• _Problem details_: Among the entries below, count the lines where the string "assign" occurs, and give only the number.

*** Opening of Provided records ***

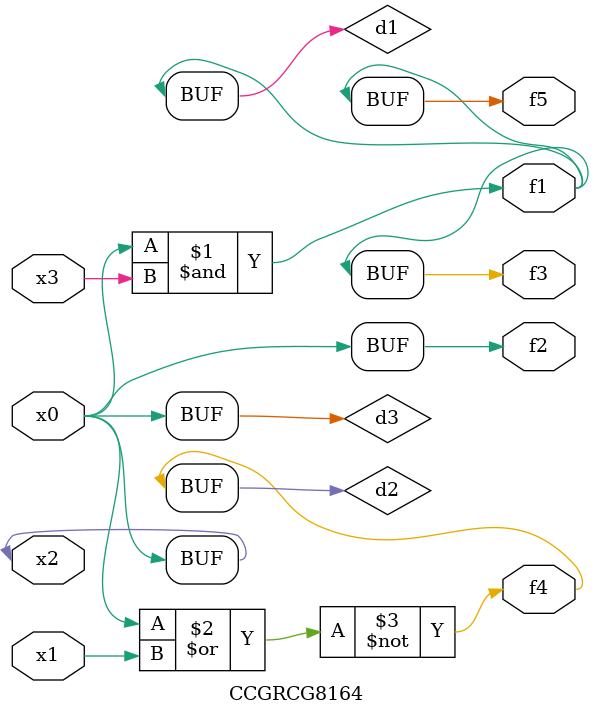
<source format=v>
module CCGRCG8164(
	input x0, x1, x2, x3,
	output f1, f2, f3, f4, f5
);

	wire d1, d2, d3;

	and (d1, x2, x3);
	nor (d2, x0, x1);
	buf (d3, x0, x2);
	assign f1 = d1;
	assign f2 = d3;
	assign f3 = d1;
	assign f4 = d2;
	assign f5 = d1;
endmodule

</source>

*** Close of Provided records ***

• _Exercise answer_: 5